▶ _Source document_:
■ ■ ■ ■ ■

In the aortoiliac region, poorer image quality in the NC-MRA as compared with the CE-MRA/CTA was likely due to soft tissue and venous contamination and breathing artifacts. In the infrapopliteal regions, this could probably be attributed to motion artifacts, slower velocities and the smaller caliber of the vessels. Significant PAD with stenosis in the proximal arteries, resulting in poor inflow, may have also been a factor adding to the poor signal in the distal arteries.

Degree of Stenosis

In the aortoiliac and femoropopliteal regions, there was an acceptable agreement between the NC-MRA and the CE-MRA/CTA. But in the infrapopliteal region, the agreement was poor. The NC-MRA overestimated the degree of stenosis ([Fig. 4]), more so in the infrapopliteal arteries, with the CPA being the most affected. This could probably be attributed to the smaller caliber of the arteries in the leg and poor inflow due to proximal stenosis. The length of the stenosis was also overestimated by the NC-MRA, especially when the length of the stenosis was relatively shorter. The quality of NC-MRA in the aortoiliac region was good on visual interpretation. However, there was overestimation of stenosis in the aortoiliac region, which is likely due to decrease in flow velocity in the poststenotic vascular segments.[24] [25] Overestimation of the stenosis in the femoropopliteal and infrapopliteal regions is likely due to the flow-dependent nature of the TOF technique.

Zoom Image
Fig. 4 Noncontrast MR angiography (NC-MRA) and contrast-enhanced MR angiography (CE-MRA) in the same patient in the infrapopliteal region. (A) NC-MRA of the infrapopliteal arteries show grade 3 stenosis of the right posterior tibial artery (PTA) (white arrow) and anterior tibial artery (ATA) proximally (block white arrow) the left PTA (white arrow) and the left common peroneal artery (CPA) (curved white arrow). (B) CE-MRA of the infra-popliteal arteries shows that the right PTA (white arrow) and proximal right ATA (block white arrow) are patent with grade 2 stenosis of the left PTA (white arrow) and grade 3 stenosis of the left CPA (curved white arrow).

Although we attempted to reduce motion by alleviating pain by administering oral analgesics prior to the study, motion-related artifacts could have contributed to the poorer performance of the NC-MRA, which takes more time than CE-MRA (19 minutes vs. 4 minutes).

■ ■ ■ ■ ■

▶ _Recorded data_:
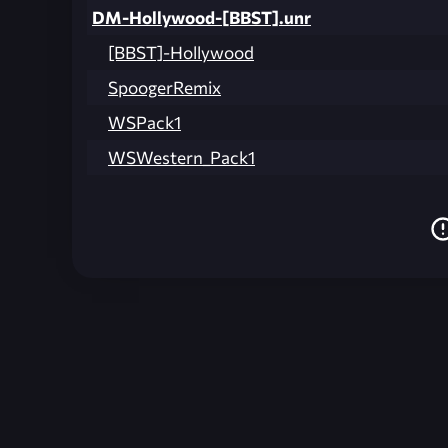
DM-Hollywood-[BBST].unr
[BBST]-Hollywood
SpoogerRemix
WSPack1
WSWestern_Pack1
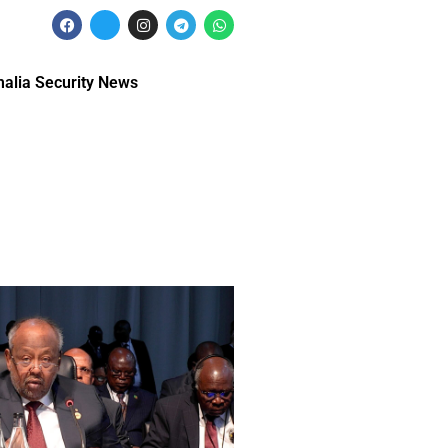
alia Security News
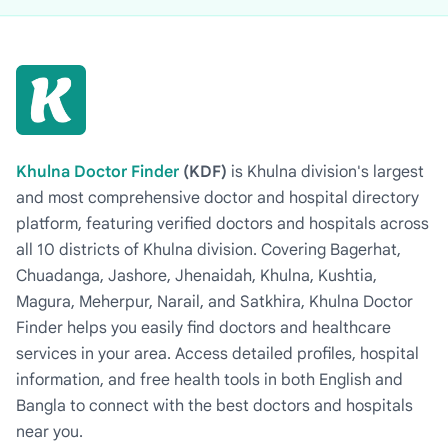
Khulna Doctor Finder
(KDF)
is Khulna division's largest
and most comprehensive doctor and hospital directory
platform, featuring verified doctors and hospitals across
all 10 districts of Khulna division. Covering Bagerhat,
Chuadanga, Jashore, Jhenaidah, Khulna, Kushtia,
Magura, Meherpur, Narail, and Satkhira, Khulna Doctor
Finder helps you easily find doctors and healthcare
services in your area. Access detailed profiles, hospital
information, and free health tools in both English and
Bangla to connect with the best doctors and hospitals
near you.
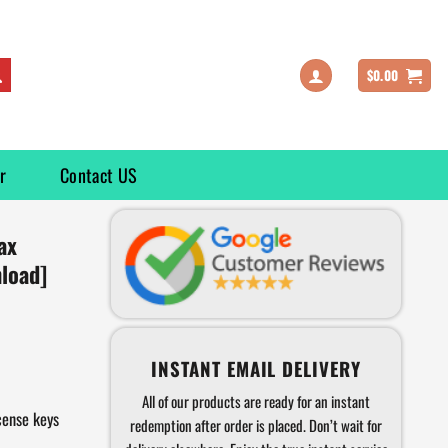
$
0.00
r
Contact US
ax
load]
INSTANT EMAIL DELIVERY
All of our products are ready for an instant
cense keys
redemption after order is placed. Don’t wait for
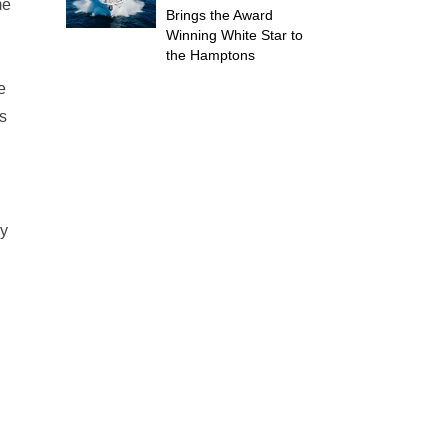
me
Brings the Award
Winning White Star to
the Hamptons
e
s
ey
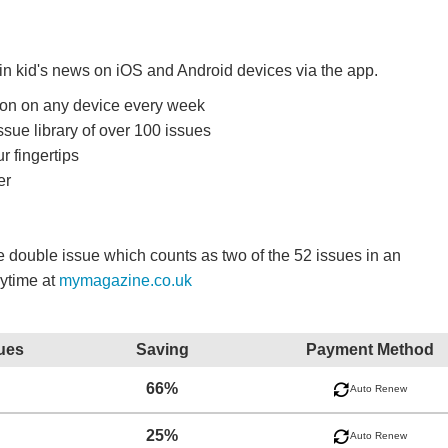
 in kid's news on iOS and Android devices via the app.
ition on any device every week
ssue library of over 100 issues
r fingertips
er
double issue which counts as two of the 52 issues in an
nytime at
mymagazine.co.uk
ues
Saving
Payment Method
66%
Auto Renew
25%
Auto Renew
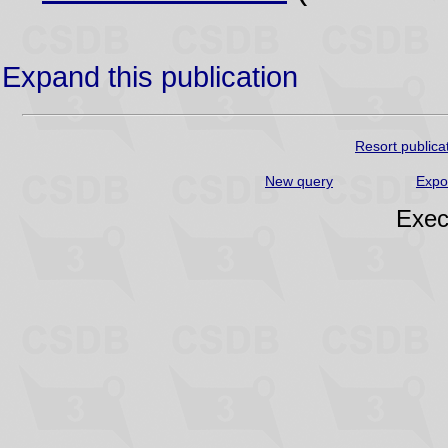
Expand this publication
Resort publica
New query
Expo
Exec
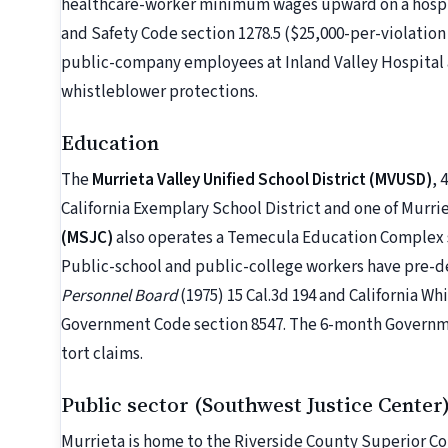
healthcare-worker minimum wages upward on a hospit
and Safety Code section 1278.5 ($25,000-per-violation 
public-company employees at Inland Valley Hospital a
whistleblower protections.
Education
The
Murrieta Valley Unified School District (MVUSD)
, 
California Exemplary School District and one of Murri
(MSJC)
also operates a Temecula Education Complex s
Public-school and public-college workers have pre-d
Personnel Board
(1975) 15 Cal.3d 194 and California W
Government Code section 8547. The 6-month Governmen
tort claims.
Public sector (Southwest Justice Center
Murrieta is home to the Riverside County Superior Co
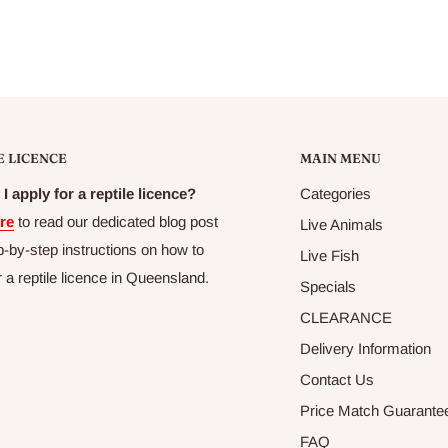
E LICENCE
MAIN MENU
I apply for a reptile licence?
Categories
re
to read our dedicated blog post
Live Animals
p-by-step instructions on how to
Live Fish
r a reptile licence in Queensland.
Specials
CLEARANCE
Delivery Information
Contact Us
Price Match Guarante
FAQ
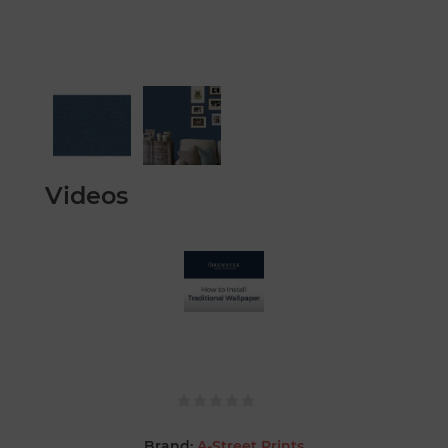
Videos
Brand:
A-Street Prints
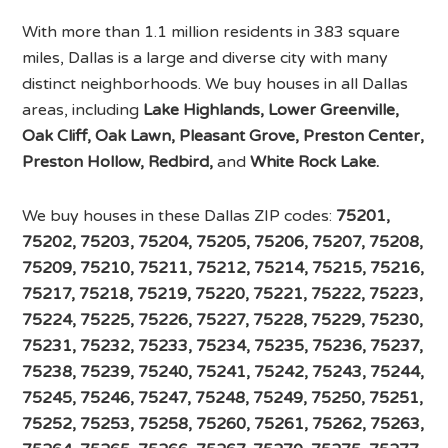
With more than 1.1 million residents in 383 square
miles, Dallas is a large and diverse city with many
distinct neighborhoods. We buy houses in all Dallas
areas, including
Lake Highlands, Lower Greenville,
Oak Cliff, Oak Lawn, Pleasant Grove, Preston Center,
Preston Hollow, Redbird,
and
White Rock Lake.
We buy houses in these Dallas ZIP codes:
75201,
75202, 75203, 75204, 75205, 75206, 75207, 75208,
75209, 75210, 75211, 75212, 75214, 75215, 75216,
75217, 75218, 75219, 75220, 75221, 75222, 75223,
75224, 75225, 75226, 75227, 75228, 75229, 75230,
75231, 75232, 75233, 75234, 75235, 75236, 75237,
75238, 75239, 75240, 75241, 75242, 75243, 75244,
75245, 75246, 75247, 75248, 75249, 75250, 75251,
75252, 75253, 75258, 75260, 75261, 75262, 75263,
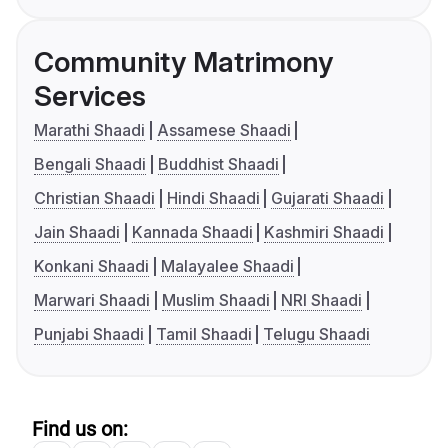
Community Matrimony
Services
Marathi Shaadi
Assamese Shaadi
Bengali Shaadi
Buddhist Shaadi
Christian Shaadi
Hindi Shaadi
Gujarati Shaadi
Jain Shaadi
Kannada Shaadi
Kashmiri Shaadi
Konkani Shaadi
Malayalee Shaadi
Marwari Shaadi
Muslim Shaadi
NRI Shaadi
Punjabi Shaadi
Tamil Shaadi
Telugu Shaadi
Find us on:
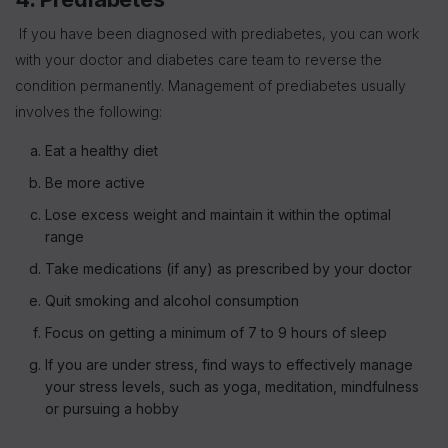
If you have been diagnosed with prediabetes, you can work
with your doctor and diabetes care team to reverse the
condition permanently. Management of prediabetes usually
involves the following:
Eat a healthy diet
Be more active
Lose excess weight and maintain it within the optimal
range
Take medications (if any) as prescribed by your doctor
Quit smoking and alcohol consumption
Focus on getting a minimum of 7 to 9 hours of sleep
If you are under stress, find ways to effectively manage
your stress levels, such as yoga, meditation, mindfulness
or pursuing a hobby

■ ■ ■ ■ ■

▶ _To do_:
- a) Translate this sentence from the angiography passage into Spanish: "But in the infrapopliteal region, the agreement was poor."
- b) List every artery that the Fig. 4 caption in the angiography passage names in full.
- c) Output everything in the angiography passage from "In the aortoiliac region, poorer" down to "the distal arteries.".
The rows can be set aside; they play no part in this work.

▶ _Task-by-task answers_:
- a) Pero en la región infrapoplítea, la concordancia fue deficiente.

- b)
- posterior tibial artery
- anterior tibial artery
- common peroneal artery

- c)
In the aortoiliac region, poorer image quality in the NC-MRA as compared with the CE-MRA/CTA was likely due to soft tissue and venous contamination and breathing artifacts. In the infrapopliteal regions, this could probably be attributed to motion artifacts, slower velocities and the smaller caliber of the vessels. Significant PAD with stenosis in the proximal arteries, resulting in poor inflow, may have also been a factor adding to the poor signal in the distal arteries.